Records shown -
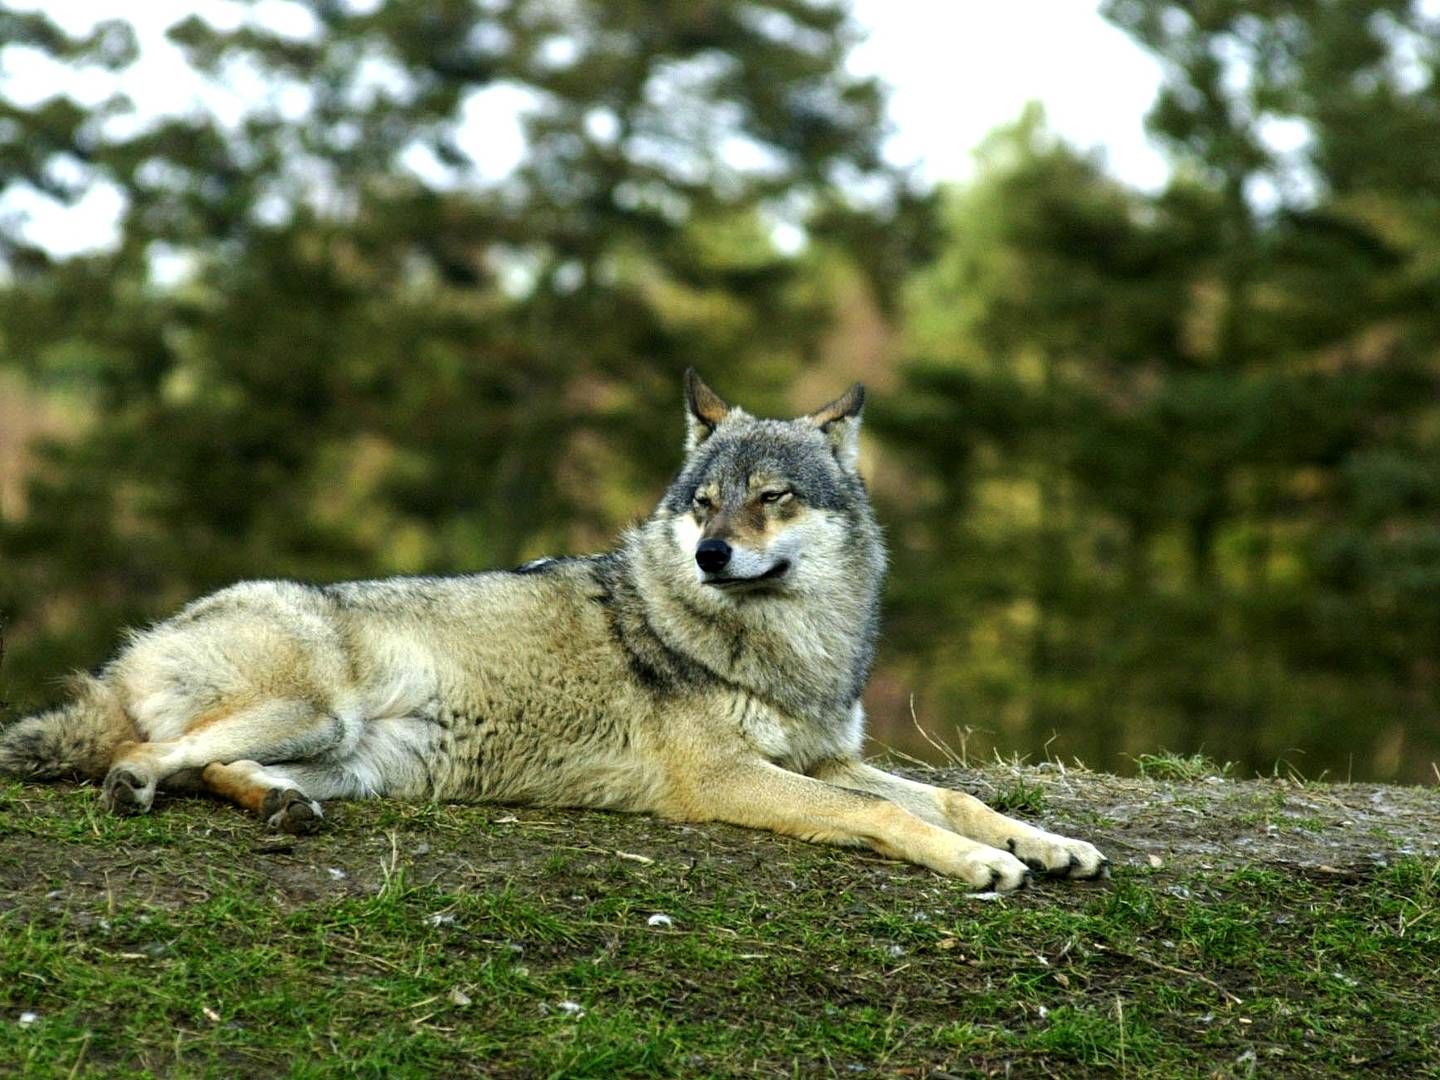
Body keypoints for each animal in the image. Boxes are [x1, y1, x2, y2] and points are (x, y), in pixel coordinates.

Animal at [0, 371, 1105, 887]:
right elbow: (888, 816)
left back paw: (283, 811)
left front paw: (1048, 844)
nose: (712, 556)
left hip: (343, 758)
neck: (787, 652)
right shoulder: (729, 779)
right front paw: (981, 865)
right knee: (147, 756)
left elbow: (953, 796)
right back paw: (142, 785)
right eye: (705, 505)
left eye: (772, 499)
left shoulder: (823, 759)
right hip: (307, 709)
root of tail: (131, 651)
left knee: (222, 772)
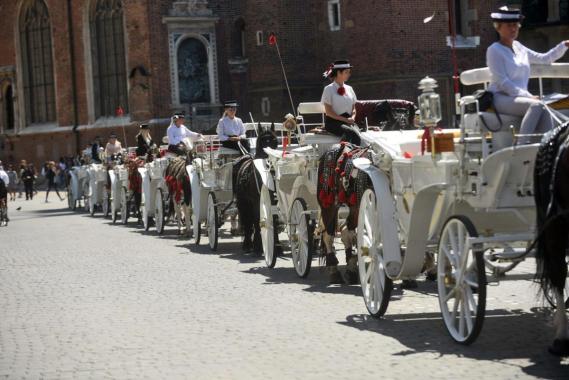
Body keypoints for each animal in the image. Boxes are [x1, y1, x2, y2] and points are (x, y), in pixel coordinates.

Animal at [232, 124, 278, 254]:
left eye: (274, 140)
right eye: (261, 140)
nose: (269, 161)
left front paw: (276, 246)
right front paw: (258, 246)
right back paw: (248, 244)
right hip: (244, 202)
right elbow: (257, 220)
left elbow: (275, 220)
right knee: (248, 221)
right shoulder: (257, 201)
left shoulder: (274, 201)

==

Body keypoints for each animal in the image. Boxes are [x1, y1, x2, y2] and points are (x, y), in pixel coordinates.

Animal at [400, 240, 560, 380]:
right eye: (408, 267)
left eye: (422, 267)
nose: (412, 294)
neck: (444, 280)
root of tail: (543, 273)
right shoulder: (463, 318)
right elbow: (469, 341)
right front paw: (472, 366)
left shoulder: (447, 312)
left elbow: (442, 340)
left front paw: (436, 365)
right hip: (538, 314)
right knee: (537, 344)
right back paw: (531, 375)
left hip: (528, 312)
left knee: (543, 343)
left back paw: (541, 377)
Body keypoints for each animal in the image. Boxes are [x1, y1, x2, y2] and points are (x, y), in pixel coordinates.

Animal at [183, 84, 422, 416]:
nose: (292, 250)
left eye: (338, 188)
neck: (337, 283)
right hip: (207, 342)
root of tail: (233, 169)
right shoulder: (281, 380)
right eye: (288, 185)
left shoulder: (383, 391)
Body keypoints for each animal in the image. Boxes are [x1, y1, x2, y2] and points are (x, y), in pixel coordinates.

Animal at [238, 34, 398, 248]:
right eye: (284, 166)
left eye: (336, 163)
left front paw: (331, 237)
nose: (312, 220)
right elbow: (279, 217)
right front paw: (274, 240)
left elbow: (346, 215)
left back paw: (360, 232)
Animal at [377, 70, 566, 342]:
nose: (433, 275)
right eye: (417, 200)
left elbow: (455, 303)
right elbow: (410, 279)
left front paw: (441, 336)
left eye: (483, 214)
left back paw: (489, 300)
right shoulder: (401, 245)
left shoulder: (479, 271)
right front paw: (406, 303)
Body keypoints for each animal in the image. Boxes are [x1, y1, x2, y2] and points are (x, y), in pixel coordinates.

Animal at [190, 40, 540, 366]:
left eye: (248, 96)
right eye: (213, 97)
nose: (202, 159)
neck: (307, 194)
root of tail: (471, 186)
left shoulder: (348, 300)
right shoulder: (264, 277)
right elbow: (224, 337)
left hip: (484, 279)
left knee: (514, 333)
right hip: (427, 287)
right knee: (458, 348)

About this exercise -
The reply is a bare number, the count of lines in these entries that hold the word "elbow".

Result of this exercise -
11